The perversion of this idea can be demonstrated when looking at the homogenisation of the indie space over the last 10 years. If you’ve kept a close eye on it as I have, you will have noticed two memes that have the indie equivalent of the ‘Innsmouth Look’ – a consistent, uniform appearance and behaviour. There are pixel art platformers, where the main protagonist looks like a graphic designer, and PlayStation One-style horror games, that kinda just boil everything down to looking like a hotdog.
I bring these up not to lambast anyone creating games in this genre, but to raise the idea that when you see these games scroll past on your social timeline or store directory, it’s almost immediately obvious which games are referencing other memes.
We see games that are replicating memes of designers – something which is inseparable from who they are, and the work they do. We also see games that are made to assimilate into a genre, to make a quick buck. The latter example consists not only of designer memes, but also memes concerning the idea of what an indie game is, or should be. This in itself is a perversion of indie games.
The Netflix series Stranger Things is another example. Rather than being an earnest reflection of the creator’s youth, I see it instead as a collection of safe, marketable memes. It combines a hit list of 1980s culture and ties it together with beats from a Steven King story. Compare Stranger Things to Midnight Mass, which has a similar 1980s pulp tone to its story, but is not actually set in the 80s. It doesn’t disrespect its main character with plot armour, and never references events while looking directly, and knowingly, at the camera. It is instead an excavation of religion, spirituality, death, life and cult with personal reverence.
I watched Midnight Mass with my father-in-law, who grew up Catholic. My family, on the other hand, moved to Australia following the empty promises of a 1990s Christian cult. Our interpretations of the sinister motives at play were widely different, yet despite having these different upbringings, we were connected to the plot in a way that was hard to describe. I would explain how certain characters were similar to the underlings of a brainwashing cult leader, and he would explain what Ash Wednesday represented.
These memes were present in our different upbringings and were meaningful enough to create a strand between us. To have strands in your work is to be able to look at how the lives of memes, as they exist in media and the world, are connected.

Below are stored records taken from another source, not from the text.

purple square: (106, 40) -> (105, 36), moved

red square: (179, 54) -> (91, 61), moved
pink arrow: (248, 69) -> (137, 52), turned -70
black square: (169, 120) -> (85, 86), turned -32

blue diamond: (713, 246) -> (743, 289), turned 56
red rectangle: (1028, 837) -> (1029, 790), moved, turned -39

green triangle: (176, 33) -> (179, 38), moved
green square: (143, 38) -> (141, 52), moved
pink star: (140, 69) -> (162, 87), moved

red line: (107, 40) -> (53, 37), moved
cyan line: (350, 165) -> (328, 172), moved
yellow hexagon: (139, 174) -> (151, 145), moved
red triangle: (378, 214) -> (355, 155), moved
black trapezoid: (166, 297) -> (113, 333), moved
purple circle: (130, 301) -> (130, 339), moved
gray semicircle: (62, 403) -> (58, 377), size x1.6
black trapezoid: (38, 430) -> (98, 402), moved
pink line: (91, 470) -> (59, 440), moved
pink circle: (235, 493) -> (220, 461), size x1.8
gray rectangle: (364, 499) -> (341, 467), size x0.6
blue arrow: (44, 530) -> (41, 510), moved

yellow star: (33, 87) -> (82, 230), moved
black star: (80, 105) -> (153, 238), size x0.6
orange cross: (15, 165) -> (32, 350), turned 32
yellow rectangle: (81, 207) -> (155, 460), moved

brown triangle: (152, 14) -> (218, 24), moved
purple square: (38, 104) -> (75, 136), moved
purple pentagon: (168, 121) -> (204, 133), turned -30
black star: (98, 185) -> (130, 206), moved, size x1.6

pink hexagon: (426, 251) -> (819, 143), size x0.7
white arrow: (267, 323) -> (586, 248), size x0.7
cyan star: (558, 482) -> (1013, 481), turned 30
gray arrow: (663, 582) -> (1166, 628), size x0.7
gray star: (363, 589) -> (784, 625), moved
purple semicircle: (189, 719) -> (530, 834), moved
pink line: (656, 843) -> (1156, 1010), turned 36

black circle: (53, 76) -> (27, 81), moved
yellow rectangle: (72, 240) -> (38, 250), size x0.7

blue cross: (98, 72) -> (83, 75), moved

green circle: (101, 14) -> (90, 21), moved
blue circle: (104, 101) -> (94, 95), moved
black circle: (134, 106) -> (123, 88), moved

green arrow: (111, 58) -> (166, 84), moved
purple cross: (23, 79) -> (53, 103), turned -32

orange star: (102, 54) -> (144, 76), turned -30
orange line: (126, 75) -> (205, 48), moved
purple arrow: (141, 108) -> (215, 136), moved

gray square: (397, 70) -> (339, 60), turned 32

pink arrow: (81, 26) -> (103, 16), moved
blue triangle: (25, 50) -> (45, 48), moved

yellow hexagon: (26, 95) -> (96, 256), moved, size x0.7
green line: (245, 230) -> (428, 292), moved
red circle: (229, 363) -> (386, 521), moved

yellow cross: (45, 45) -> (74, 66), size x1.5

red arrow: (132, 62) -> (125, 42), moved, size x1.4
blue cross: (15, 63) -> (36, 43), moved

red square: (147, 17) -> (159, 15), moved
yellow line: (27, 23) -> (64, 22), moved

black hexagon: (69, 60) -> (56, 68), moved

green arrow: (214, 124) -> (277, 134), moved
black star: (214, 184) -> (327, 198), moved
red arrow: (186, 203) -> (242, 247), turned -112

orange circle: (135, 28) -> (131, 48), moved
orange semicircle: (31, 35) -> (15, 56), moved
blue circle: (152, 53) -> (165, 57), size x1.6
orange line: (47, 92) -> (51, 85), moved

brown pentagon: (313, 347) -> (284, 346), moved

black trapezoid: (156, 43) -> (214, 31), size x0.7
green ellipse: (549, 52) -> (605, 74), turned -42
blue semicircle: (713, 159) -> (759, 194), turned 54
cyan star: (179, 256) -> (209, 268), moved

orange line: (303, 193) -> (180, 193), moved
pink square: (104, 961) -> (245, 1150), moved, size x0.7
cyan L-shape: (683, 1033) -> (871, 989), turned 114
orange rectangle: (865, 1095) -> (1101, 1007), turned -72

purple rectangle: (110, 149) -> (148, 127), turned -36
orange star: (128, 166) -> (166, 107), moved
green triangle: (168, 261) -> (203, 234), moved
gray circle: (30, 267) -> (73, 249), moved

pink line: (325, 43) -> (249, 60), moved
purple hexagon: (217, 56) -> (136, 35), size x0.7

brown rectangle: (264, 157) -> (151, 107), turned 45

As I said previously, if you are a game designer or any kind of creative, The Creative Gene pushes the idea that your work will undoubtedly be you and your memes, and embracing them is what becomes your signature as a creator – something that will hopefully then connect with others to live on and replicate.
If you are simply a video game enjoyer, The Creative Gene will likely posit that the phrase ‘a Hideo Kojima Game’ is not simply self-aggrandizing marketing, but rather a statement of memetic integrity, and that there are a multitude of reasons different directors come to embody their signature methods of creation.